Seychelles

Map Page 1116
Area 177.5 square mi (455 square km)
Population 91,530 (2014)
Capital Victoria
Highest Point 2,986 ft (905 m)
Lowest Point 0 m
GDP $1.423 billion (2014)
Primary Natural Resources fish, copra, cinnamon trees.

AS A RESULT OF competing colonial claims for dominance in the INDIAN OCEAN, the island republic of the Seychelles displays an intriguing mixture of indigenous, French, and British characteristics. The population speaks a Creole, and laws are a combination of French civil law, English common law, and customary law.

Since independence from the UNITED KINGDOM in 1976, the Seychelles has steered its own course, through a period of one-party socialism to one of leadership in tourism and “positive nonalignment” in the Indian Ocean region.

Seychelles

The Seychelles consists of a chain of 40 granitic islands and about 50 coralline islands, concentrated in six groups. Stretching across 744 mi (1,200 km) of open ocean, from Ile aux Vaches in the northeast to the Aldabra Islands in the southwest, the length of the chain gives the country claims to jurisdiction and fishing rights over 620,000 square mi (1 million square km) of ocean. Most of the granitic islands lie within 56 mi (90 km) of the largest island in the group, Mahe, on which is the capital city of Victoria, the nation's only city and one of the best ports in the Indian Ocean, strategically located at the center of a triangle between Mombasa (KENYA), MUMBAI (INDIA) and MAURITIUS. Mahe and the other major islands—Praslin and La Digue—are hilly, with narrow coastal plains, and ringed with coral reefs. They are the peaks of the submarine Mascarene Plateau. Some 99 percent of the population lives on these three islands, mostly on Mahe.

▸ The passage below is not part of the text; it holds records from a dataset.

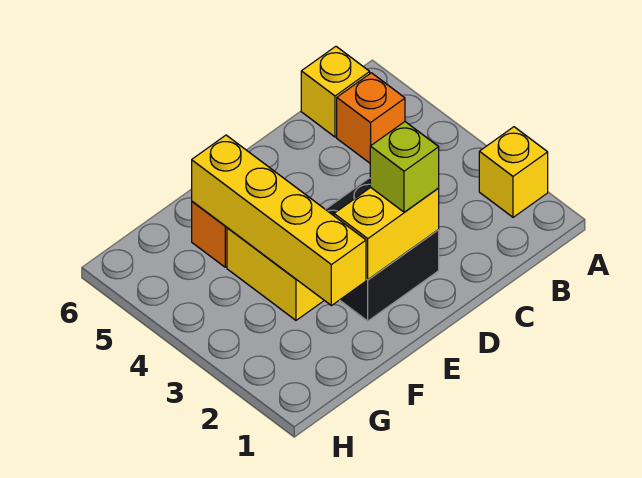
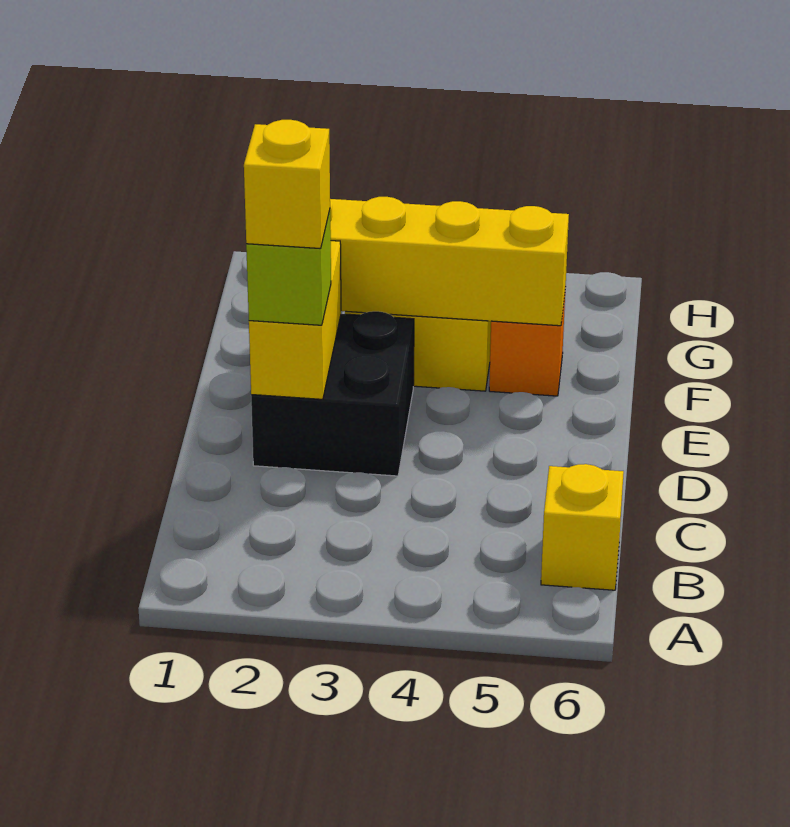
yellow 1x1 brick [479,127,548,217] -> yellow 1x1 brick moved to [244,120,330,249]
orange 1x1 brick [337,73,405,163] -> none

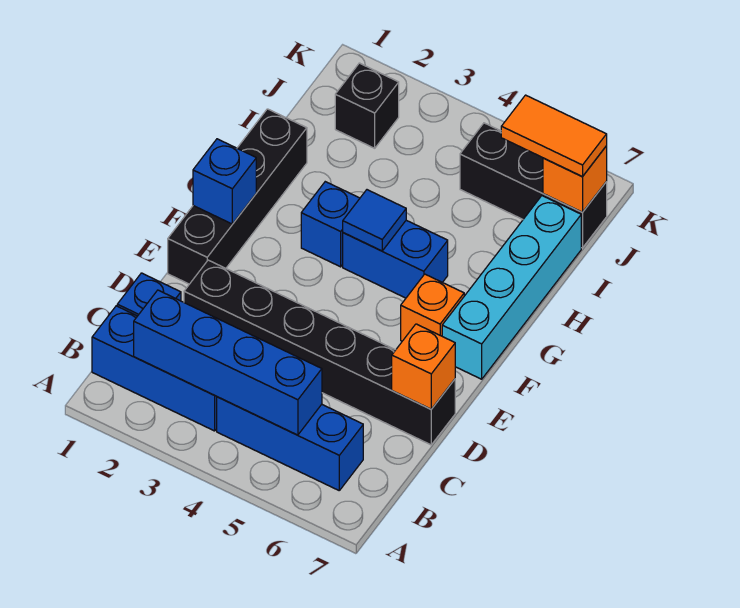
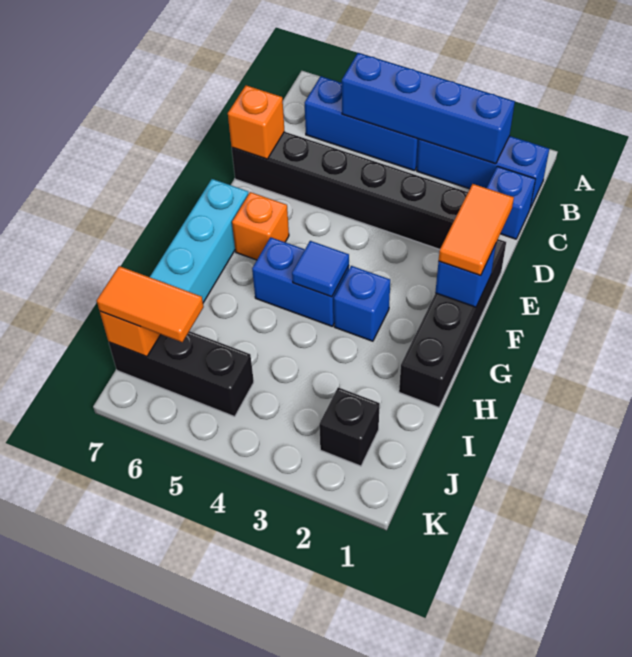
none -> orange 1x2 tile [439,184,514,276]

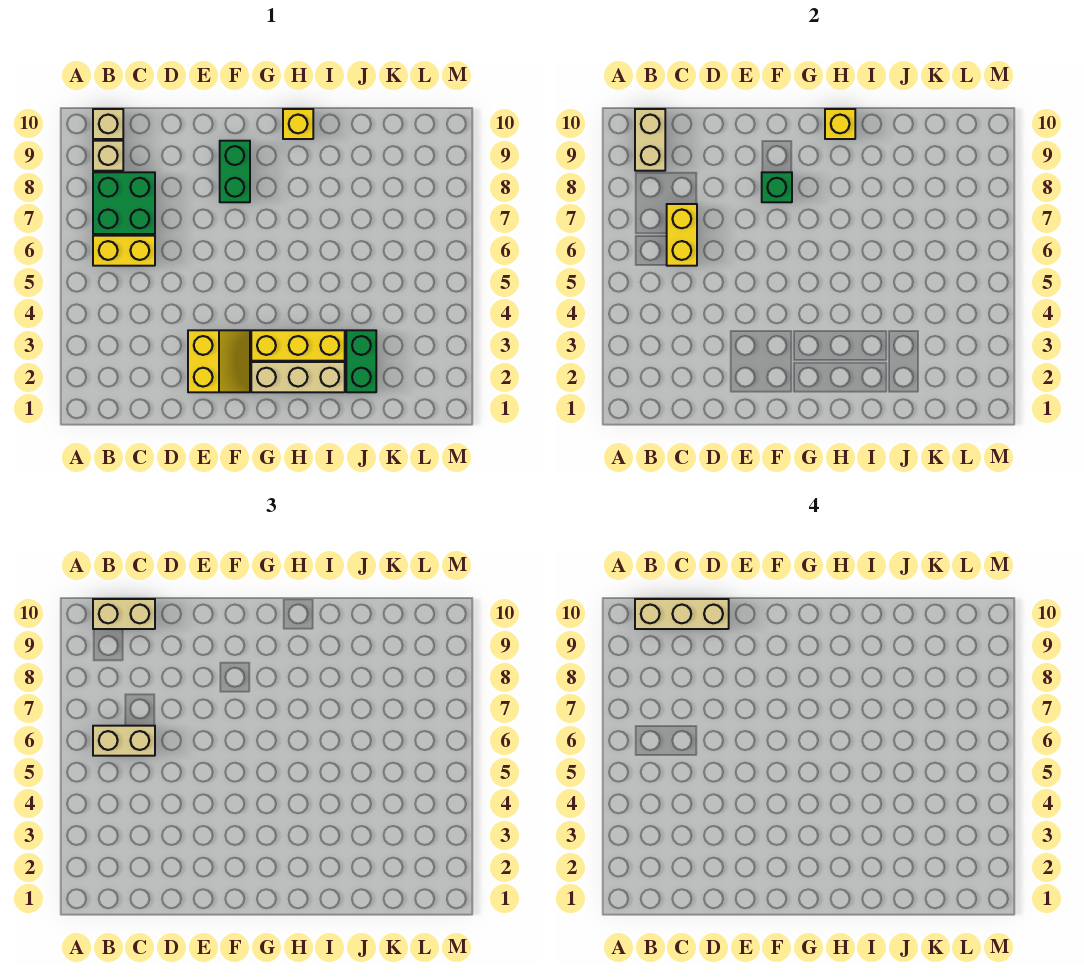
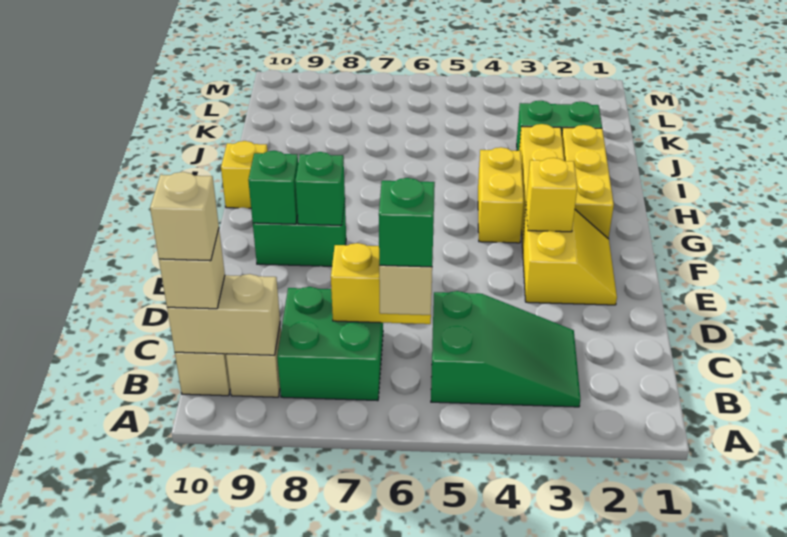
none -> green 2x3 slope [431,291,580,407]
yellow 1x2 brick [93,236,155,266] -> yellow 1x2 brick moved to [478,147,524,243]
none -> green 1x1 brick [379,178,435,267]
tan 1x2 brick [93,599,155,629] -> tan 1x1 brick [159,229,225,309]
tan 1x3 brick [635,599,729,629] -> tan 1x1 brick [150,172,219,261]
yellow 2x2 slope [188,330,250,392] -> yellow 2x2 slope turned to [522,209,617,305]
none -> green 1x1 brick [248,151,298,224]
tan 1x3 brick [251,362,345,392] -> yellow 1x3 brick [562,125,614,239]
yellow 1x1 brick [825,109,855,139] -> yellow 1x1 brick moved to [526,158,577,232]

The coralline islands are very flat, have little fresh water, and are mostly unpopulated. They are either sand cays or uplifted coral reefs and are important ecological zones as breeding grounds for rare marine life, seabirds, and the giant tortoise. A system of national parks and animal preserves, supported by the World Bank, now covers 42 percent of the land area and 64,200 acres (26,000 hectares) of the surrounding seas, established to protect hundreds of animal and plant species found nowhere else.

The islands were visited by traders from the PERSIAN GULF and East Africa, then by Portuguese in the 16th century. The French claimed the main islands in 1742, and named them for the minister of finance, Jean Moreau de Sechelles. Not intended as a plantation colony, the islands were instead used as a reprovisioning stopover for passing trade ships, relying heavily on the turtle population for meat. Britain took over the islands in 1814 and gradually extended control over the smaller islands and coral atolls to the southwest. Governed as a dependency of Mauritius at first, the island chain became a separate colony from 1903 until independence in 1976. The Seychellois people are a fairly homogeneous mixture of African and European descent, with small numbers of immigrants.

Underdeveloped as a colony, and lacking any real space for agriculture, the Seychelles has turned to tourism as its mainstay since independence, employing about 30 percent of the workforce and providing about 70 percent of the nation's gross domestic product (high by developing world standards). Fishing is also of major importance, and Victoria's tuna canneries are among the largest in the world.